The termination of any Proceeding by judgment, order, settlement or its
equivalent shall not, of itself, create a presumption that the Indemnitee did
not satisfy the foregoing standard of conduct to the extent applicable thereto.
The determination of whether the Indemnitee shall be entitled to
indemnification under this Section 2 shall be made in accordance with Section 4
hereof. If that determination is so made, it shall be binding upon the Company
and the Indemnitee for all purposes.
3. Advancement of Expenses Incurred in Defense of Proceeding.

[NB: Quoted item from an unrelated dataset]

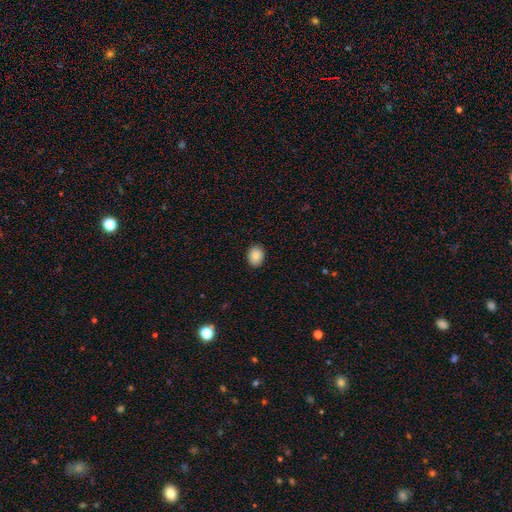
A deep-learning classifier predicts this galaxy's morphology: Smooth or featured? smooth (86%)
How rounded? round (50%)
Merging? none (90%)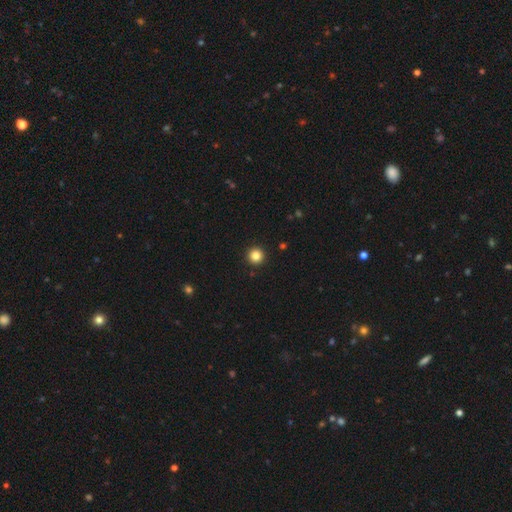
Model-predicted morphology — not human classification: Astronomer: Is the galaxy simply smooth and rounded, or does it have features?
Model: smooth — 85%.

The Company shall promptly pay all Expenses as and when incurred by the
Indemnitee in advance of the final disposition of the Proceeding in connection
with which they were incurred, following receipt by the Company of the notice
described in Section 7(a) hereof, together with an Affirmation and Undertaking
signed by Indemnitee in the form of Exhibit A attached hereto, upon delivery of
reasonable evidence of such Expenses. Such Undertaking obligates Indemnitee to
repay all amounts advanced in the event it shall ultimately be determined in
accordance with the procedures specified in Sections 4 and 6 hereof that
Indemnitee in not entitled to be indemnified by the Company as authorized in
Section 2 above. The Company shall not require any security for the
Undertaking.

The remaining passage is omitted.